Pekerjaan

Melihat Produk AC Sanyo Aqua Low Watt Terbaru


Seusai meluncurkan nama baru, yang bermula bernama Sanyo, di bulan November tahun 2015 lalu, kini Aqua mulai memperkuat ekspansinya ke ranah produk elektronik di pasar Indonesia. Melihat perkembangan teknologi di awal tahun 2018 ini, sudah tentu pihak Aqua berusaha melahirkan produk terbaiknya. Salah satu produk yang sedang menggeliat adalah AC Sanyo Aqua Low Watt, yaitu “Aqua AQA-KC105AGC6 AC 1/2 PK Low Watt”.

Produk Unggulan Aqua

Salah satu produk ac low watt unggulan produsen asal Negeri Sakura ini menyasar pasar menengah ke bawah. Sebab harga yang dipatok tak lebih dari 3-juta rupiah. Meski tak mahal-mahal amat, kamu tak perlu ragu kualitas yang dimiliki oleh produk ini. Sebab dari bagian bulid quality maupun kemampuan terasa layak untuk kamu miliki. Berikut saya sertakan spesifikasi dari produk unggulan Aqua.

·         Memiliki kapsitas sebesar ½ PK.

·         Konsumsi daya listrik terbilang rendah, hanya 320 watt.

·         AC Split.

·         Terdapat kombinasi tiga filter yang terdiri atas filter antioksidan, filter ion silver, dan filter vitamin C,

·         Mempunyai sensor kecil di remot yang bisa kamu gunakan untuk merasakan suhu di sekitar, serta mengirim sinyal balik ke bagian IDU.

·         Terdapat basic specification.

·         Air circulation (in/ outdoor) sebesar 450 m2/ h.

·         Adanya capacity (cooling) 4550 BTU/h.

·         Available voltage range berkisar 145 V hingga 264 V.

·         Moisture Removal 0.8 L/h

·         Running Amperes 1.57 A.

·         Tersedia fan speed 3 kecepatan dan automatis /1 kecepatan.

·         Outdoor unit (H × W × D mm) 428 × 720 × 310.

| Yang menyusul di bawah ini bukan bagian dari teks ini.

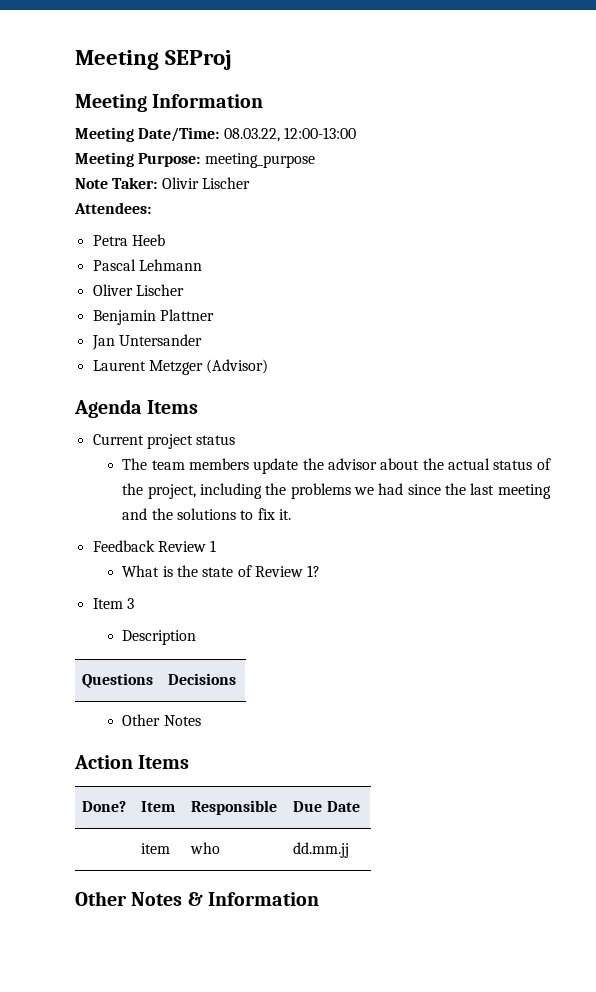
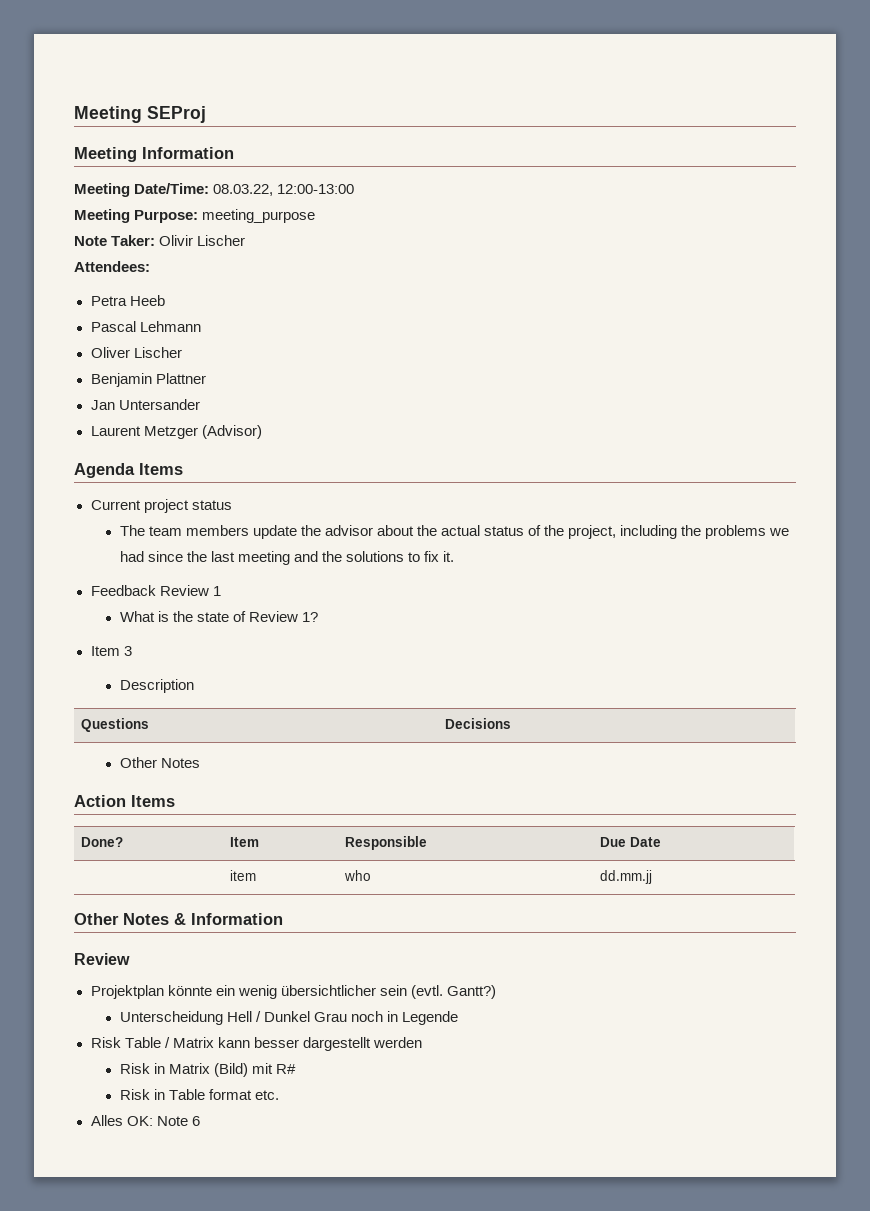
(320, 899) none -> [74,953,130,965] [90,985,496,999] [119,1011,458,1025] [90,1037,422,1051] [119,1063,296,1077] [119,1089,279,1100] [90,1115,200,1126] // Review // Projektplan könnte ein wenig übersichtlicher sein (evtl. Gantt?) // Unterscheidung Hell / Dunkel Grau noch in Legende // Risk Table / Matrix kann besser dargestellt werden // Risk in Matrix (Bild) mit R# // Risk in Table format etc. // Alles OK: Note 6

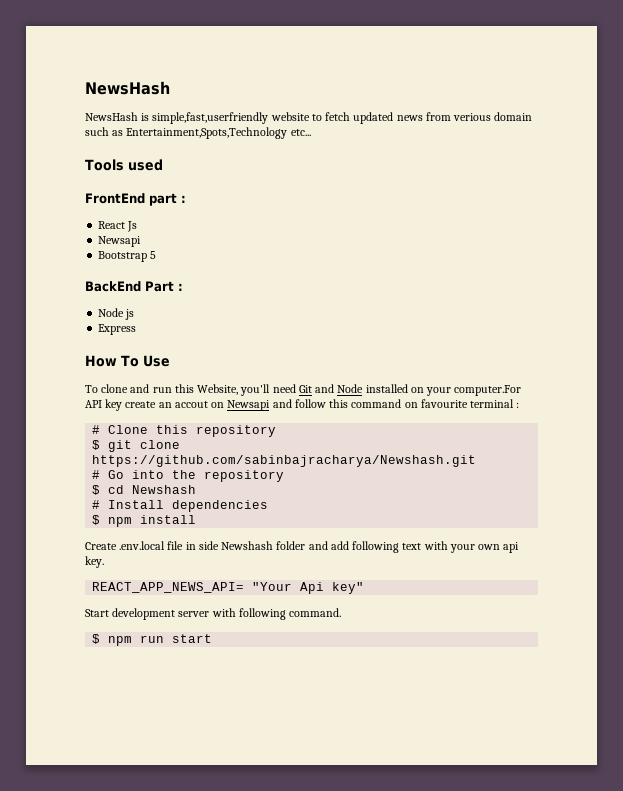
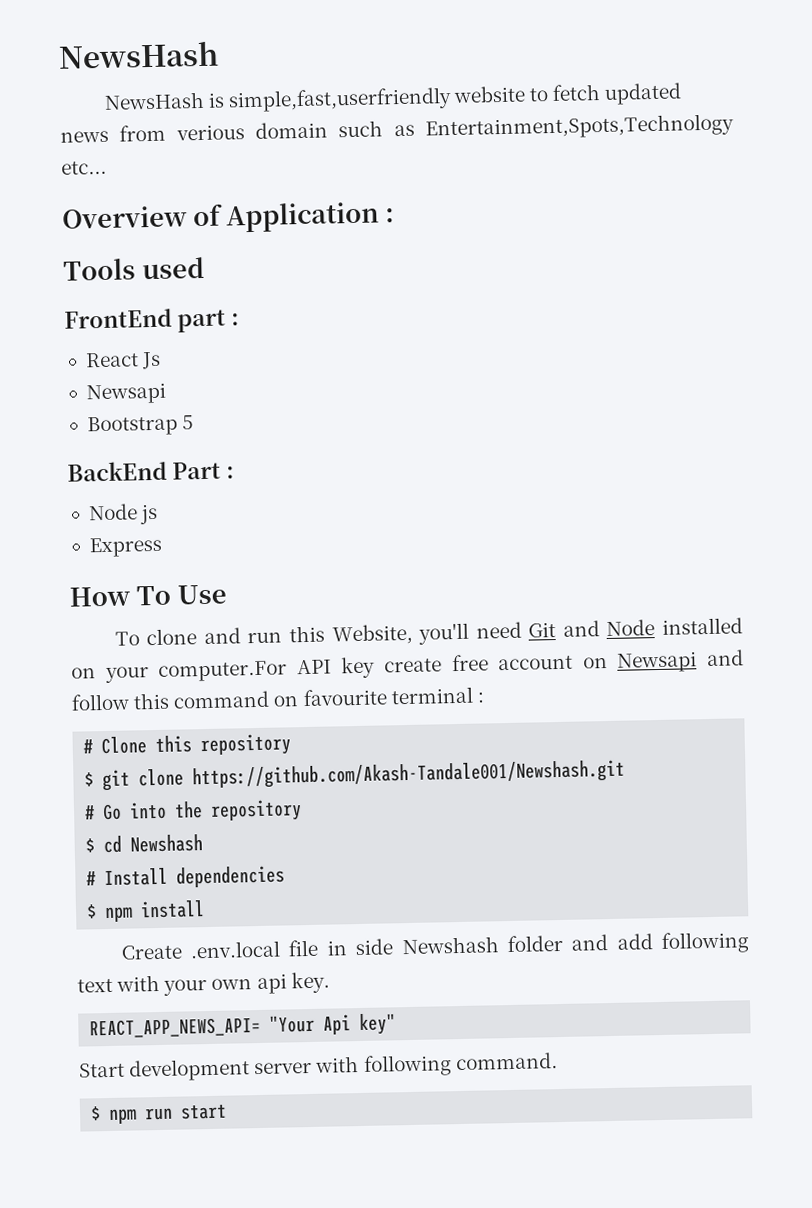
(311, 132) none -> [62,201,395,233] // Overview of Application :
[158,401,208,408] an accout -> [451,654,574,672] free account
[92,455,477,467] https://github.com/sabinbajracharya/Newshash.git -> [192,759,626,790] https://github.com/Akash-Tandale001/Newshash.git

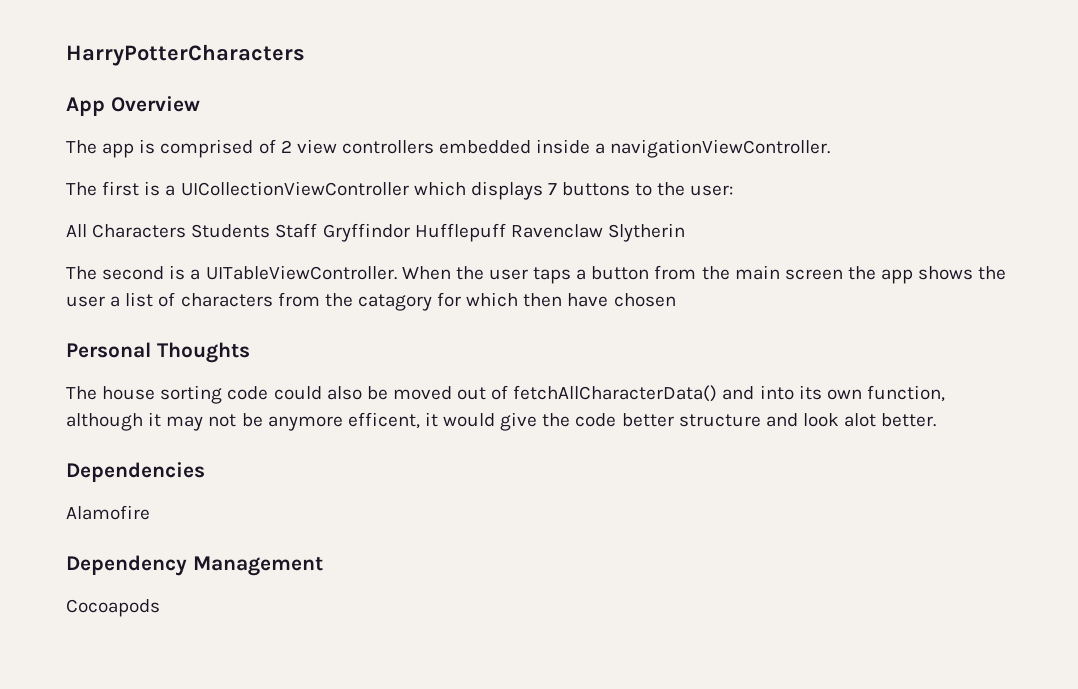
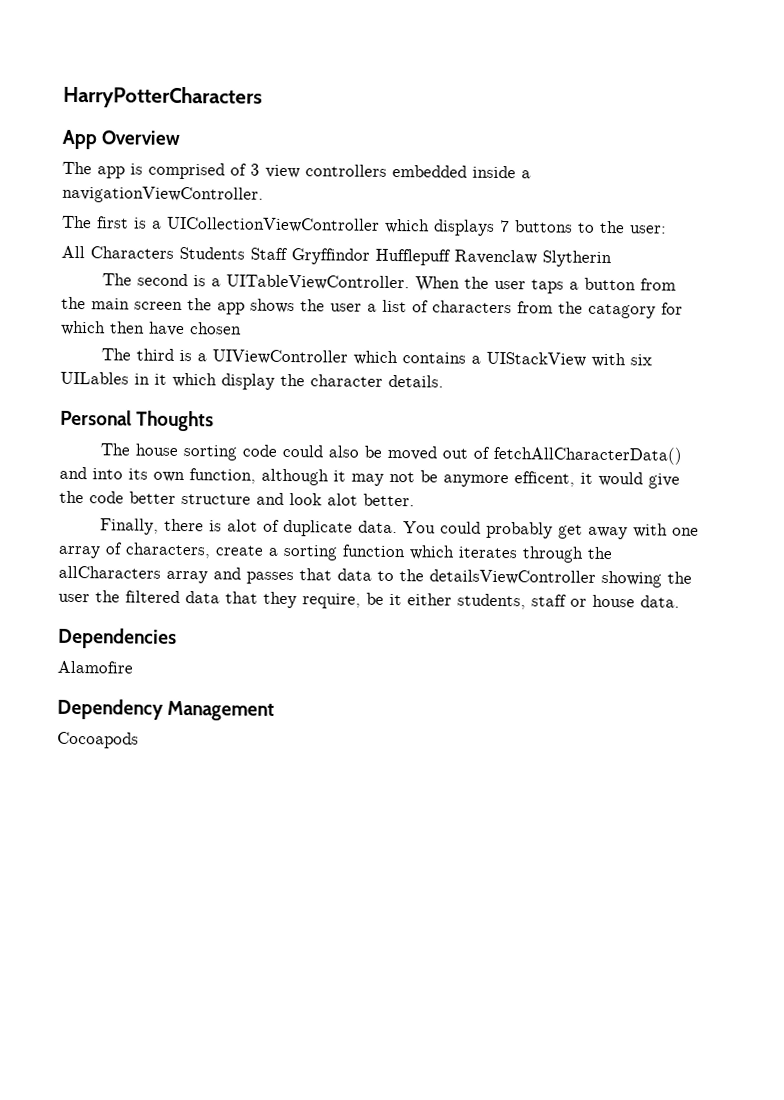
[280,140,292,153] 2 -> [250,163,260,176] 3
(676, 300) none -> [100,348,652,368] [60,371,444,390] // The third is a UIViewController which contains a UIStackView with six UILables in it which display the character details.
(937, 420) none -> [99,518,699,540] [58,542,613,563] [58,565,692,588] [58,590,680,610] // Finally, there is alot of duplicate data. You could probably get away with one array of characters, create a sorting function which iterates through the allCharacters array and passes that data to the detailsViewController showing the user the filtered data that they require, be it either students, staff or house data.

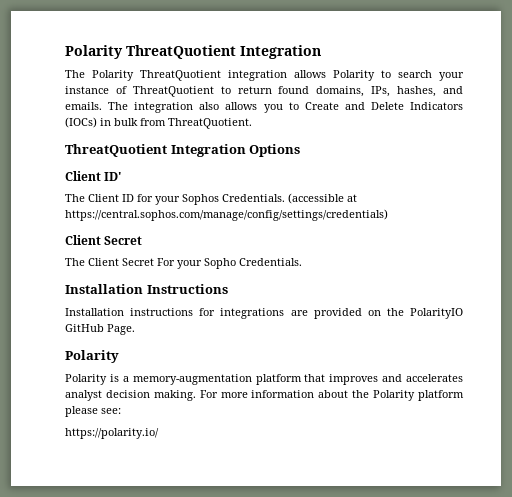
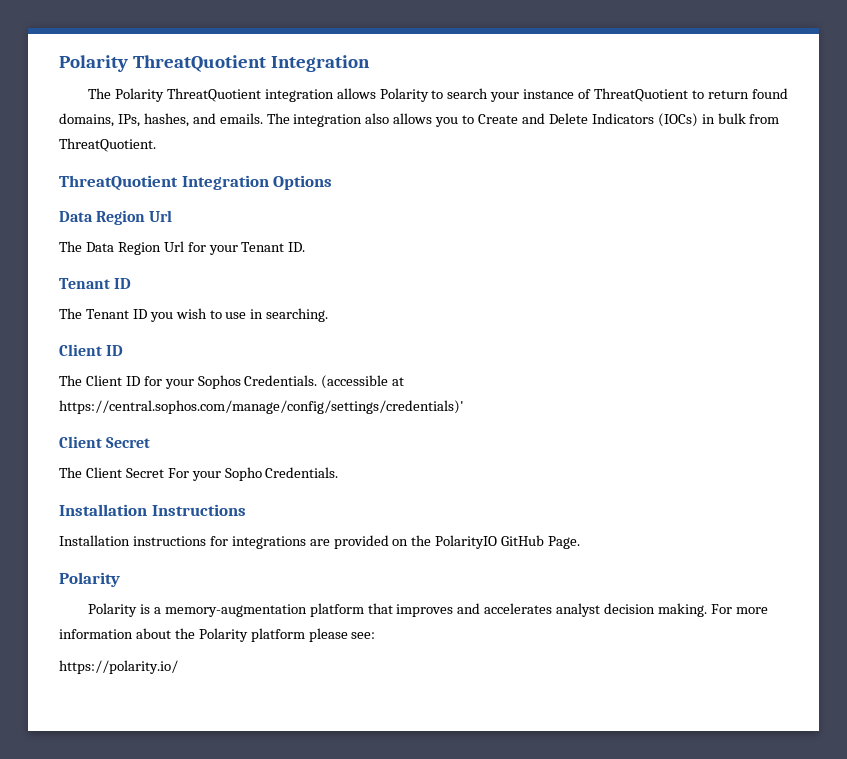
[65,171,122,181] // Client ID' -> [59,210,173,225] [59,241,306,255] [59,278,132,289] [59,308,329,322] [59,344,124,356] // Data Region Url // The Data Region Url for your Tenant ID. // Tenant ID // The Tenant ID you wish to use in searching. // Client ID
[65,209,388,221] https://central.sophos.com/manage/config/settings/credentials) -> [59,400,464,414] https://central.sophos.com/manage/config/settings/credentials)'

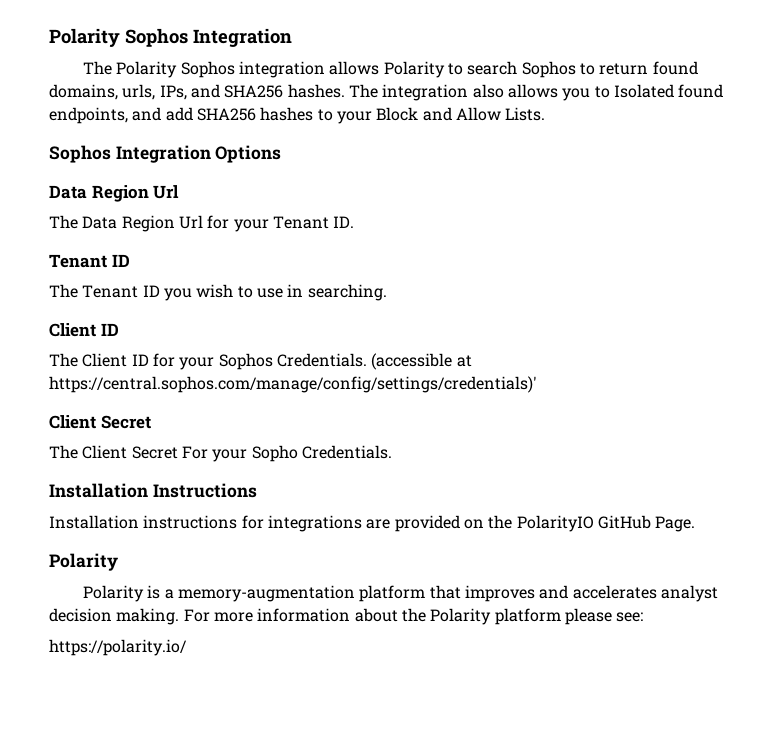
[59,55,266,72] Polarity ThreatQuotient -> [49,28,188,47] Polarity Sophos
[166,88,261,102] ThreatQuotient -> [180,61,235,78] Sophos
[490,88,788,102] [59,113,263,127] your instance of ThreatQuotient to return found domains, IPs, hashes, and emails. -> [521,61,698,78] [49,84,345,100] Sophos to return found domains, urls, IPs, and SHA256 hashes.
[478,113,780,127] [59,138,156,152] [59,175,178,191] Create and Delete Indicators (IOCs) in bulk from ThreatQuotient. // ThreatQuotient -> [613,84,724,98] [49,107,546,124] [49,145,111,163] Isolated found endpoints, and add SHA256 hashes to your Block and Allow Lists. // Sophos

Setelah melihat spesifikasi dari Aqua AQA-KC105AGC6 AC 1/2 PK Low Watt di atas, saya kir akamu tidak perlu berpikir negatif soal produk ini. Oh iya, jika kamu membandingkan dengan tipa AC inverter, sudah tentu berbeda. Sebab karakteristik dari tipe low watt penggunaannya dalam jangka waktu rendah, tak lebih empat jam agar konsumsi listrik tidak berlebihan. Selain itu, proses mendinginkan ruangan pun lebih lama jika dibandingkan tipe inverter.